TASK INSTRUCTIONS>
Beneath this task are records; tally the lines in them that contain "primitives" and report only the number.

AVAILABLE RECORDS>
——

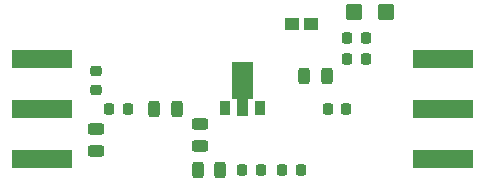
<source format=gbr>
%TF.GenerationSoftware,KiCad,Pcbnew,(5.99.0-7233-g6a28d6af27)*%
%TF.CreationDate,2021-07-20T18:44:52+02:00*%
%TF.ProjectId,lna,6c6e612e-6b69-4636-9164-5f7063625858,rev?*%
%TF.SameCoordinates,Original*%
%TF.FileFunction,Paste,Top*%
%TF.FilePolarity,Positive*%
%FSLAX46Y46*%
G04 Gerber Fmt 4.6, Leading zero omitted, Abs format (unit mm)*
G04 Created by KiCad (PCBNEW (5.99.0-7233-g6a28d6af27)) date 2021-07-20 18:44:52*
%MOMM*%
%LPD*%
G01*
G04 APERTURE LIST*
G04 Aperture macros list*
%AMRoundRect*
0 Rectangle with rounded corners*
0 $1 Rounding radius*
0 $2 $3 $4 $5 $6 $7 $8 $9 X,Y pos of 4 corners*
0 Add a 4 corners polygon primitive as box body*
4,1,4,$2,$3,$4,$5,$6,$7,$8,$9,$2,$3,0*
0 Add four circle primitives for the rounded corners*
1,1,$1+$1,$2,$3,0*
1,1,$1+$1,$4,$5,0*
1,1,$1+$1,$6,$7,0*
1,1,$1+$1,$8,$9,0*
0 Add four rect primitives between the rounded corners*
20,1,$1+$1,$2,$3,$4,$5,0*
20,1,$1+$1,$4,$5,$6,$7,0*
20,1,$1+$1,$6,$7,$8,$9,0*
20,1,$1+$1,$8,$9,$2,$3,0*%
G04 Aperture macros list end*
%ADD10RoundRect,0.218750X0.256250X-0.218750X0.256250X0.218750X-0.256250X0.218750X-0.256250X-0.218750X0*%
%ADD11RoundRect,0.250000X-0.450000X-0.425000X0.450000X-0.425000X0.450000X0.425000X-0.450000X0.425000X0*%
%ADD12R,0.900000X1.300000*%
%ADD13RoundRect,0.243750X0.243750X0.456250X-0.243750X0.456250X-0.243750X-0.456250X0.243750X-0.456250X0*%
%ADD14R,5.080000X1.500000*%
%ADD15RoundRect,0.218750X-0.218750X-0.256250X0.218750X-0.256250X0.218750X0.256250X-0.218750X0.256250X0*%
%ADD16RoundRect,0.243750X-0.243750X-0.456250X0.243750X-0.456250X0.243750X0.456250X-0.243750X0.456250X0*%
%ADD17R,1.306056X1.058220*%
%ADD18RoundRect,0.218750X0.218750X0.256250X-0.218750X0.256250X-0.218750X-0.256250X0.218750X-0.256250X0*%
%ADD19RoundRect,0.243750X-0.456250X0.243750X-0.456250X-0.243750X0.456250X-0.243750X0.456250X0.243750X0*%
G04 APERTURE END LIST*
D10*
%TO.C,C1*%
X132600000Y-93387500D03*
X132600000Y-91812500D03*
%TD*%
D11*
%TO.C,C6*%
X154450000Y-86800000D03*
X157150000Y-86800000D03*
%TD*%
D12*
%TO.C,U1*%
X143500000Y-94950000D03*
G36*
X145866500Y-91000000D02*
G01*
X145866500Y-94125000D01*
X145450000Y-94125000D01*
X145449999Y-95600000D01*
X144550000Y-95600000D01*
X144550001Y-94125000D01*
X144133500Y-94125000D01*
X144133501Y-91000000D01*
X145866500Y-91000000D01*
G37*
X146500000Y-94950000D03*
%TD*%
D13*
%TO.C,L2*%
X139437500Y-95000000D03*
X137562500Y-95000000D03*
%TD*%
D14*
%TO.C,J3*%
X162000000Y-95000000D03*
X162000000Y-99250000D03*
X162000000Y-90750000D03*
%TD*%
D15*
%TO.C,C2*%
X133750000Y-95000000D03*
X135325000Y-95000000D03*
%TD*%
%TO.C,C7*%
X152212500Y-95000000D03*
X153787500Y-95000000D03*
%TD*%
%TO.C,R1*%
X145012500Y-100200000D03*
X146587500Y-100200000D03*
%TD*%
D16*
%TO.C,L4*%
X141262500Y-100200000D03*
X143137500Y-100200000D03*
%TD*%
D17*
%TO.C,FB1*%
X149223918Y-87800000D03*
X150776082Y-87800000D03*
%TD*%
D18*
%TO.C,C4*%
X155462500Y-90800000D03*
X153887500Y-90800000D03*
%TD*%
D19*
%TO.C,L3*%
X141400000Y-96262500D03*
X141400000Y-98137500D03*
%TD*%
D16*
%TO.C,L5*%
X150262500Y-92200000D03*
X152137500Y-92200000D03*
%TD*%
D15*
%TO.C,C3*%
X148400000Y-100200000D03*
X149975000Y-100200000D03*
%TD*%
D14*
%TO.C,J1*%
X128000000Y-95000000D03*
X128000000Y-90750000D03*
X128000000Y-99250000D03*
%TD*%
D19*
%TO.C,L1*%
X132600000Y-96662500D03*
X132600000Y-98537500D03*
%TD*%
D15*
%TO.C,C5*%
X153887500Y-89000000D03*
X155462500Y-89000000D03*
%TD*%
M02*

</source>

——

ANSWER FOR THE TASK>
2